On January 7, 1929, the first adventure of Buck Rogers appeared in a newspaper. Buck Rogers is a fictional character who first appeared in a novella titled Armageddon 2419 A.D. by Philip Francis Nowlan. The adventures of Buck Rogers in comic strips, movies, radio and television became an important part of American popular culture.
Rogers made his first appearance as Anthony Rogers in Nowlan’s Armageddon 2419 A.D. The character was born in 1898 and became a veteran of the Great War. He started working for the American Radioactive Gas Corporation investigating reports of unusual phenomena in abandoned coal mines near Wyoming Valley in Pennsylvania in the 1920s. Unfortunately, Rogers was exposed to radioactive gas and fell into some sort of suspended animation for almost 500 years. Waking up in 2419, Rogers wanders around, thinking he had only been asleep for a few hours. However, he meets Wilma Deering and she invites him to her gang. Their leader struggles with the Hans who rule North America from 15 great cities they established across the continent. They ignored the Americans who were left to fend for themselves in the forests and mountains as their advanced technology prevented the need for slave labor. In the sequel,, six months have passed and the hunter is now the hunted. Rogers is now a gang leader and his forces, as well as the other American gangs, have surrounded the cities and are attacking constantly. The airlords are determined to use their fleet of airships to break the siege. In 1933, Nowlan and Calkins co-wrote Buck Rogers in the 25th Century, a novella that retold the origin of Buck Rogers and also summarized some of his adventures.
The Buck Rogers in the 25th Century A.D. comic strip debuted on January 7, 1929, on the same day the Tarzan comic strip debuted. In the comic, he also meets Wilma and is admitted to her gang. A Sunday strip was later added to Buck Rogers’ daily strip and was reprinted in Big Little Books. Buck Rogers became famous enough to also inspire further newspaper syndicates to launch their own science fiction strips, the most popular probably being Flash Gordon, Jack Swift, Don Dixon and the Hidden Empire, as well as John Carter of Mars.

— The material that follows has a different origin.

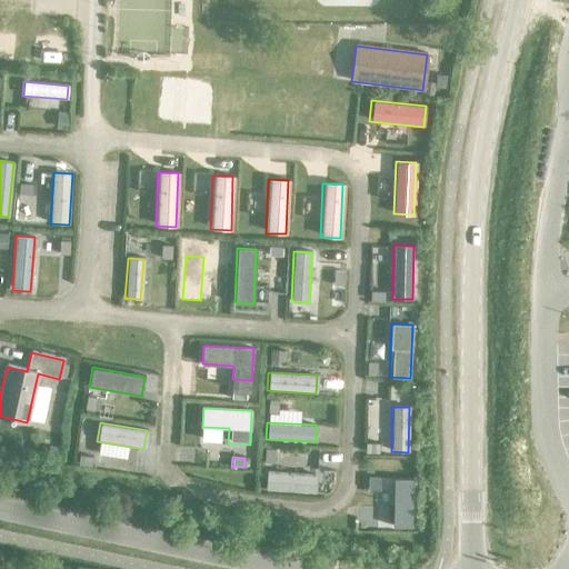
[(315,493),(316,475),(266,472),(265,490),(315,493)]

The Buck Rogers radio program started in 1932 and is assumed to be the first science-fiction program on radio. In the show, Buck also found himself in the 25th century and the actors Matt Crowley, Curtis Arnall, Carl Frank and John Larkin all voiced him at various times.
Buck Rogers’ influence on popular culture is quite large. Rogers’ comic strip is featured in Steven Spielberg’s blockbuster Sci-fi movie, E.T. the Extra-Terrestrial. ET is inspired to create a makeshift communicating device by copying Buck Rogers. In 1999, the series Futurama was highly influenced by themes and characters from the Buck Rogers comic strip.